Set exercise - Copy every line of the material below word for word, keeping each number and each line in its original order.

# Start of Data for this exercise

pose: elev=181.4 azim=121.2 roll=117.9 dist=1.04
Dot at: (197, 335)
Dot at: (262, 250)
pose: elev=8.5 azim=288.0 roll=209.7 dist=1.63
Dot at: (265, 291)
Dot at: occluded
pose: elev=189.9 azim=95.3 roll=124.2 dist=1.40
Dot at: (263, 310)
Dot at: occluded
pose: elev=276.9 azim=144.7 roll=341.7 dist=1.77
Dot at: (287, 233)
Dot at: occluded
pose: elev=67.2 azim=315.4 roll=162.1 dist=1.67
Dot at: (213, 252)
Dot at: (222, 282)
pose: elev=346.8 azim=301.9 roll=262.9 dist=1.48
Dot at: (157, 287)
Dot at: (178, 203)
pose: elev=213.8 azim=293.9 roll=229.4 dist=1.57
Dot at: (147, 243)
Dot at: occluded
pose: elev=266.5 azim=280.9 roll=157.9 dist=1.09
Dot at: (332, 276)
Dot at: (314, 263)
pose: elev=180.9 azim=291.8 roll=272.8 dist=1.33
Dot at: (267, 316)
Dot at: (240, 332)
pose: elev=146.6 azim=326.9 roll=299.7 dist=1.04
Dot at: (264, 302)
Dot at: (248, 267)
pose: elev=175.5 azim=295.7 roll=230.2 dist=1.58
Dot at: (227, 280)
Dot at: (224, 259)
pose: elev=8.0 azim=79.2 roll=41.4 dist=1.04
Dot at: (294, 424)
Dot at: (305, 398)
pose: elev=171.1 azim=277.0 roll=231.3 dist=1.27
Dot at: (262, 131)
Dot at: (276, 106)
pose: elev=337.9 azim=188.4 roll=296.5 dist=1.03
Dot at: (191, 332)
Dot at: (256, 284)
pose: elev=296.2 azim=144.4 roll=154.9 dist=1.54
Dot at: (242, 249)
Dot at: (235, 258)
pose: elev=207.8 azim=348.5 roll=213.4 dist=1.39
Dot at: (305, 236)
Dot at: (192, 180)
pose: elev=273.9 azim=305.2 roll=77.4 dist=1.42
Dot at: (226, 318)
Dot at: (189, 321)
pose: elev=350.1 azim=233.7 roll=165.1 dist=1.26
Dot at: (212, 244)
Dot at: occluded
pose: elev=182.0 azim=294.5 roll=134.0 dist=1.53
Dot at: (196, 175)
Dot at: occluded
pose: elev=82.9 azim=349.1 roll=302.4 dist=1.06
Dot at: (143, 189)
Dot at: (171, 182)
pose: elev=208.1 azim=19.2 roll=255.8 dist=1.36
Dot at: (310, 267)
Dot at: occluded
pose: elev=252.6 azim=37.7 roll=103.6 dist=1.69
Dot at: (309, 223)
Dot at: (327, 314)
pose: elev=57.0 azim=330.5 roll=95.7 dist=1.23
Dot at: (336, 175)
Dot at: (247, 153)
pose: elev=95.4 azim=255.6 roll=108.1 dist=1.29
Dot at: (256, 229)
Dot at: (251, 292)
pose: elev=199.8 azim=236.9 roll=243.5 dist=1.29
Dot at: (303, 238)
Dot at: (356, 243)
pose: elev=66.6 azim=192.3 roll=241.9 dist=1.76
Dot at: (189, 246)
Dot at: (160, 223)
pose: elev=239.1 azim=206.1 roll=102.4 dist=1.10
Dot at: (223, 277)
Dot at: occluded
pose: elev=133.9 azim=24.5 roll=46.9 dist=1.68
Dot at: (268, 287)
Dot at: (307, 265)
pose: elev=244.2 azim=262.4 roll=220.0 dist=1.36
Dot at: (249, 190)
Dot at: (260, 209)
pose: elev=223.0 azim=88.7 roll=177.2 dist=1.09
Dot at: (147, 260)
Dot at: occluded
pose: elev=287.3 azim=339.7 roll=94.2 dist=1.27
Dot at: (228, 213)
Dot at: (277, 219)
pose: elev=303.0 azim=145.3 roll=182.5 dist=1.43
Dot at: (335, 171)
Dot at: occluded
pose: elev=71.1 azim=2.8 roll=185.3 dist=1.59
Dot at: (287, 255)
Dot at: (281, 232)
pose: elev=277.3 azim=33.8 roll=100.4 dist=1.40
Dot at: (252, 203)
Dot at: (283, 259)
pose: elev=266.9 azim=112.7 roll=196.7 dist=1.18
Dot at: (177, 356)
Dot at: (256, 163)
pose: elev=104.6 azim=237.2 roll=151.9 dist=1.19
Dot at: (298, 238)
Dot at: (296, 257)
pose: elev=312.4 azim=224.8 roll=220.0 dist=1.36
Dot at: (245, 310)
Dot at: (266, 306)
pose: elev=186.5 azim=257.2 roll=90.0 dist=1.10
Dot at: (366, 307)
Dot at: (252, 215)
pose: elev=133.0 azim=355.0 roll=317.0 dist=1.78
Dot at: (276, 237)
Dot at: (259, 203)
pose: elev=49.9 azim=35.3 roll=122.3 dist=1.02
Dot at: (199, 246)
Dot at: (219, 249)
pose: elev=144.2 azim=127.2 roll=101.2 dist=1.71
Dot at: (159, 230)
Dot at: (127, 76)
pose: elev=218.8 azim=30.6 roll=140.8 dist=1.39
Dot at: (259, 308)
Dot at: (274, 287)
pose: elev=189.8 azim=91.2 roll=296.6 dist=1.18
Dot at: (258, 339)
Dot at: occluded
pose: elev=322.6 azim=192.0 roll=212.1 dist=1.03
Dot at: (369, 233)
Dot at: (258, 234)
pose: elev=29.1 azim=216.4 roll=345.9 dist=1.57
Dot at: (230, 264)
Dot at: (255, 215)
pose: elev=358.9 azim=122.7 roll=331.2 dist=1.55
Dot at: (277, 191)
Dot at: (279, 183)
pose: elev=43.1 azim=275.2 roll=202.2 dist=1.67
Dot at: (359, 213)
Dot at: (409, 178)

# End of Data for this exercise

Solution for this problem -
pose: elev=181.4 azim=121.2 roll=117.9 dist=1.04
Dot at: (197, 335)
Dot at: (262, 250)
pose: elev=8.5 azim=288.0 roll=209.7 dist=1.63
Dot at: (265, 291)
Dot at: occluded
pose: elev=189.9 azim=95.3 roll=124.2 dist=1.40
Dot at: (263, 310)
Dot at: occluded
pose: elev=276.9 azim=144.7 roll=341.7 dist=1.77
Dot at: (287, 233)
Dot at: occluded
pose: elev=67.2 azim=315.4 roll=162.1 dist=1.67
Dot at: (213, 252)
Dot at: (222, 282)
pose: elev=346.8 azim=301.9 roll=262.9 dist=1.48
Dot at: (157, 287)
Dot at: (178, 203)
pose: elev=213.8 azim=293.9 roll=229.4 dist=1.57
Dot at: (147, 243)
Dot at: occluded
pose: elev=266.5 azim=280.9 roll=157.9 dist=1.09
Dot at: (332, 276)
Dot at: (314, 263)
pose: elev=180.9 azim=291.8 roll=272.8 dist=1.33
Dot at: (267, 316)
Dot at: (240, 332)
pose: elev=146.6 azim=326.9 roll=299.7 dist=1.04
Dot at: (264, 302)
Dot at: (248, 267)
pose: elev=175.5 azim=295.7 roll=230.2 dist=1.58
Dot at: (227, 280)
Dot at: (224, 259)
pose: elev=8.0 azim=79.2 roll=41.4 dist=1.04
Dot at: (294, 424)
Dot at: (305, 398)
pose: elev=171.1 azim=277.0 roll=231.3 dist=1.27
Dot at: (262, 131)
Dot at: (276, 106)
pose: elev=337.9 azim=188.4 roll=296.5 dist=1.03
Dot at: (191, 332)
Dot at: (256, 284)
pose: elev=296.2 azim=144.4 roll=154.9 dist=1.54
Dot at: (242, 249)
Dot at: (235, 258)
pose: elev=207.8 azim=348.5 roll=213.4 dist=1.39
Dot at: (305, 236)
Dot at: (192, 180)
pose: elev=273.9 azim=305.2 roll=77.4 dist=1.42
Dot at: (226, 318)
Dot at: (189, 321)
pose: elev=350.1 azim=233.7 roll=165.1 dist=1.26
Dot at: (212, 244)
Dot at: occluded
pose: elev=182.0 azim=294.5 roll=134.0 dist=1.53
Dot at: (196, 175)
Dot at: occluded
pose: elev=82.9 azim=349.1 roll=302.4 dist=1.06
Dot at: (143, 189)
Dot at: (171, 182)
pose: elev=208.1 azim=19.2 roll=255.8 dist=1.36
Dot at: (310, 267)
Dot at: occluded
pose: elev=252.6 azim=37.7 roll=103.6 dist=1.69
Dot at: (309, 223)
Dot at: (327, 314)
pose: elev=57.0 azim=330.5 roll=95.7 dist=1.23
Dot at: (336, 175)
Dot at: (247, 153)
pose: elev=95.4 azim=255.6 roll=108.1 dist=1.29
Dot at: (256, 229)
Dot at: (251, 292)
pose: elev=199.8 azim=236.9 roll=243.5 dist=1.29
Dot at: (303, 238)
Dot at: (356, 243)
pose: elev=66.6 azim=192.3 roll=241.9 dist=1.76
Dot at: (189, 246)
Dot at: (160, 223)
pose: elev=239.1 azim=206.1 roll=102.4 dist=1.10
Dot at: (223, 277)
Dot at: occluded
pose: elev=133.9 azim=24.5 roll=46.9 dist=1.68
Dot at: (268, 287)
Dot at: (307, 265)
pose: elev=244.2 azim=262.4 roll=220.0 dist=1.36
Dot at: (249, 190)
Dot at: (260, 209)
pose: elev=223.0 azim=88.7 roll=177.2 dist=1.09
Dot at: (147, 260)
Dot at: occluded
pose: elev=287.3 azim=339.7 roll=94.2 dist=1.27
Dot at: (228, 213)
Dot at: (277, 219)
pose: elev=303.0 azim=145.3 roll=182.5 dist=1.43
Dot at: (335, 171)
Dot at: occluded
pose: elev=71.1 azim=2.8 roll=185.3 dist=1.59
Dot at: (287, 255)
Dot at: (281, 232)
pose: elev=277.3 azim=33.8 roll=100.4 dist=1.40
Dot at: (252, 203)
Dot at: (283, 259)
pose: elev=266.9 azim=112.7 roll=196.7 dist=1.18
Dot at: (177, 356)
Dot at: (256, 163)
pose: elev=104.6 azim=237.2 roll=151.9 dist=1.19
Dot at: (298, 238)
Dot at: (296, 257)
pose: elev=312.4 azim=224.8 roll=220.0 dist=1.36
Dot at: (245, 310)
Dot at: (266, 306)
pose: elev=186.5 azim=257.2 roll=90.0 dist=1.10
Dot at: (366, 307)
Dot at: (252, 215)
pose: elev=133.0 azim=355.0 roll=317.0 dist=1.78
Dot at: (276, 237)
Dot at: (259, 203)
pose: elev=49.9 azim=35.3 roll=122.3 dist=1.02
Dot at: (199, 246)
Dot at: (219, 249)
pose: elev=144.2 azim=127.2 roll=101.2 dist=1.71
Dot at: (159, 230)
Dot at: (127, 76)
pose: elev=218.8 azim=30.6 roll=140.8 dist=1.39
Dot at: (259, 308)
Dot at: (274, 287)
pose: elev=189.8 azim=91.2 roll=296.6 dist=1.18
Dot at: (258, 339)
Dot at: occluded
pose: elev=322.6 azim=192.0 roll=212.1 dist=1.03
Dot at: (369, 233)
Dot at: (258, 234)
pose: elev=29.1 azim=216.4 roll=345.9 dist=1.57
Dot at: (230, 264)
Dot at: (255, 215)
pose: elev=358.9 azim=122.7 roll=331.2 dist=1.55
Dot at: (277, 191)
Dot at: (279, 183)
pose: elev=43.1 azim=275.2 roll=202.2 dist=1.67
Dot at: (359, 213)
Dot at: (409, 178)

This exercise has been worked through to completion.